Moong Dal Tadka
Dal is a layered dish with thousands of variations determined by everything from the availability of certain ingredients to family traditions. But amongst them all, two components are essential to dal: tender lentils and tempered spices. Soft-cooked lentils stewed in an aromatic broth full of onions, garlic, and ginger become the base of most dals. Tomatoes, potatoes, or other vegetables can be added as well, but those elements depend on the cook, the region, and the traditions that influence what goes in the pot. Our Indian Cuisine-themed weekly sale from February 13th – 19th features moong dal (split mung beans), so it’s a great time to give this comforting dish a try!
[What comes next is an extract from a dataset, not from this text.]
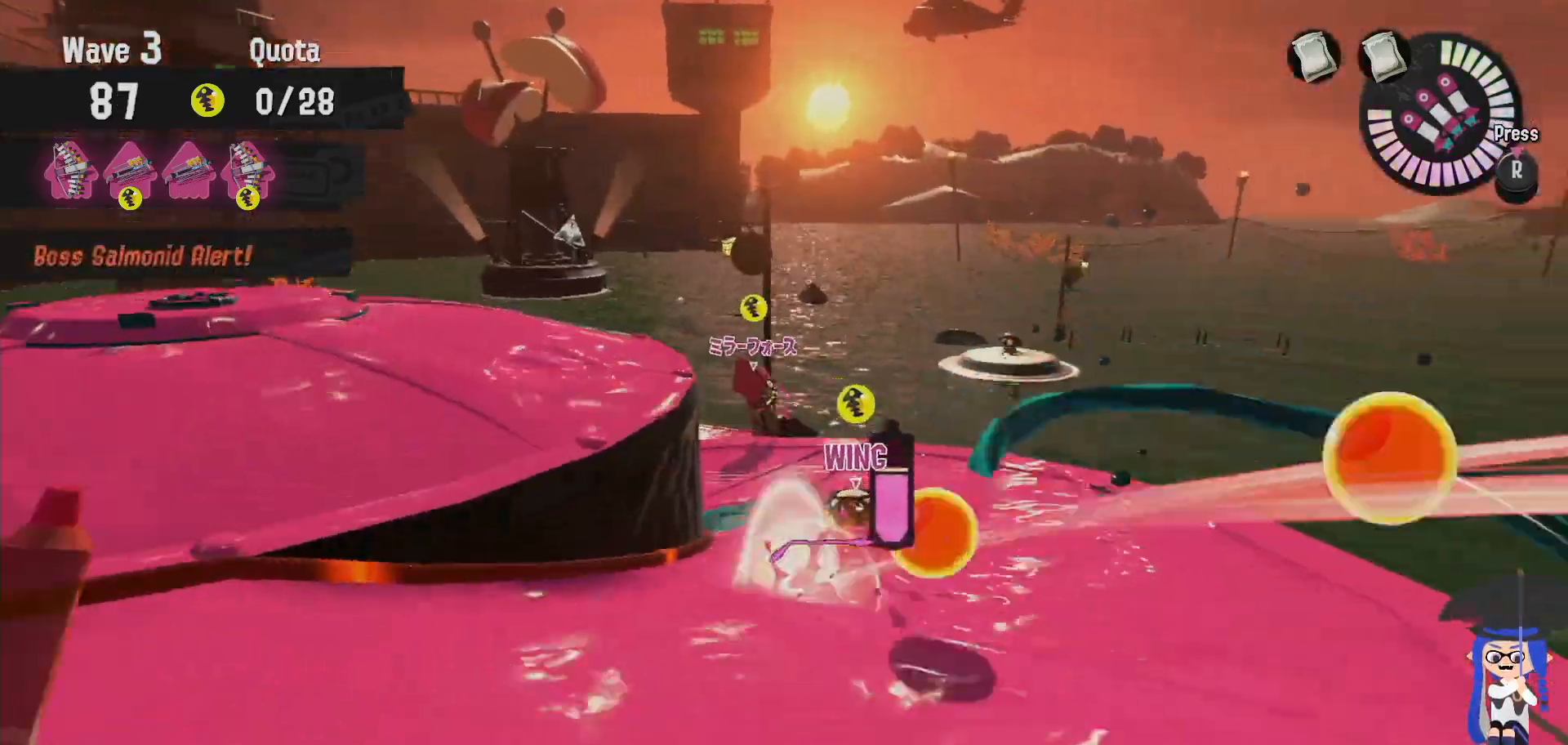
{"dt_ms": 500, "buttons": ["L2"], "left_stick": "up", "right_stick": "center", "events": [[183, "L2", "up"], [450, "L2", "down"]]}
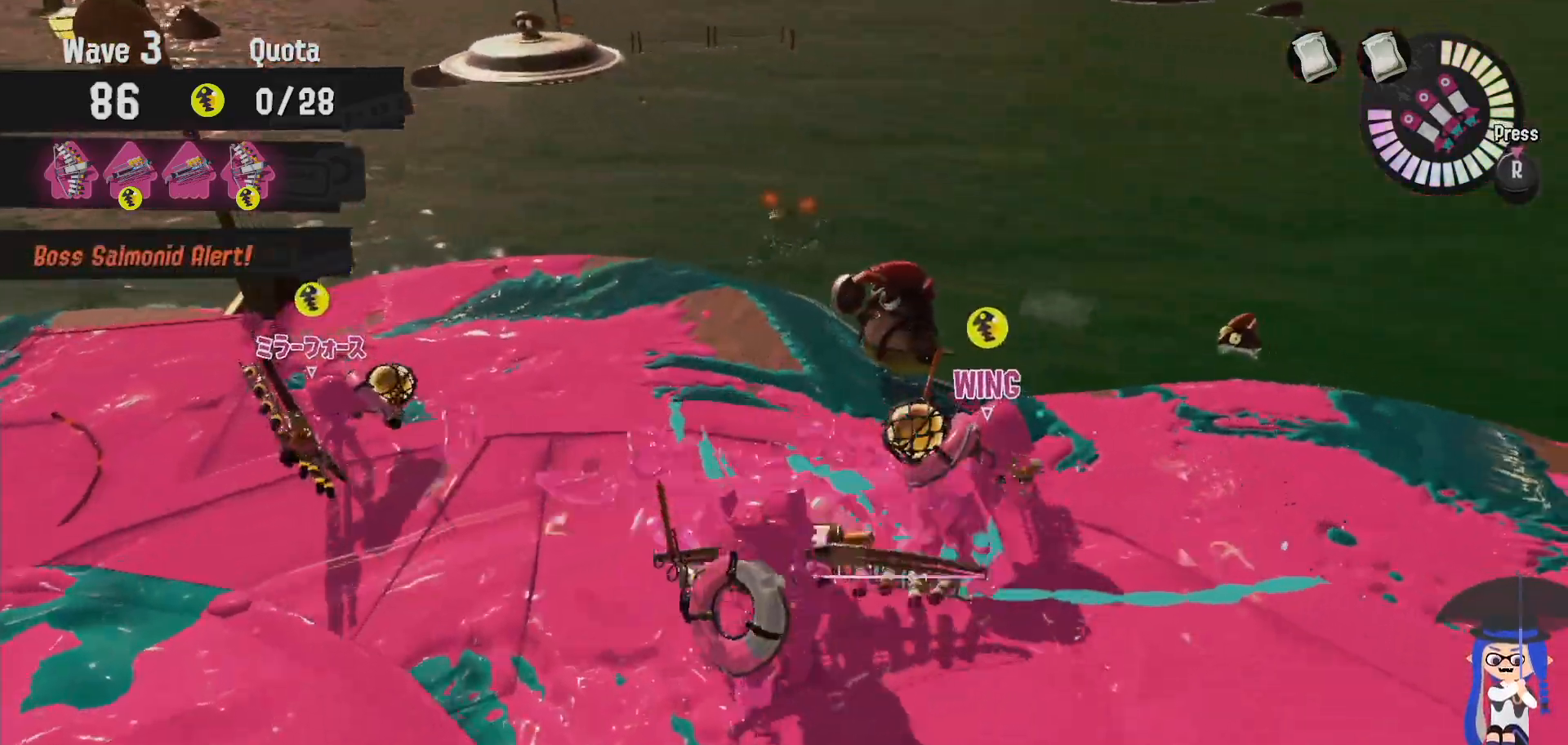
{"dt_ms": 500, "buttons": [], "left_stick": "up", "right_stick": "center", "events": [[167, "L2", "up"]]}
Soak dal for 30 minutes. Drain and rinse. Place the dal and 3 cups water in a small saucepan and bring to a simmer over medium-high heat. Reduce heat to low and simmer until the lentils are tender, about 30 minutes. Meanwhile, cook the spices. Heat the ghee in a medium skillet over medium-high heat. Add the onion, garlic, and ginger, and cook until browned, about 8 minutes. Add the salt, cumin, turmeric, coriander, and bay leaf, and cook until fragrant, about 1 minute more. Add the tomatoes along with their juices, reduce the heat to low, and keep warm while the lentils cook. Add the tomato mixture to the cooked lentils and stir to combine. Use a wooden spoon or spatula to mash the lentils and combine the mixture. Heat the ghee in a small saucepan or skillet over medium heat (you can use the same skillet you cooked the aromatics and tomatoes in, just wipe it clean before proceeding). Have a lid handy. Tilt the pan to form a pool of ghee, add the cumin and black pepper, and cover immediately. Once the spices stop spluttering, remove from the heat and add the garlic. It will brown quickly, so transfer the tadka to another bowl for serving after it browns, or add immediately to the lentils. Add the tadka to the lentils, garnish with cilantro if using, stir, and serve hot over rice.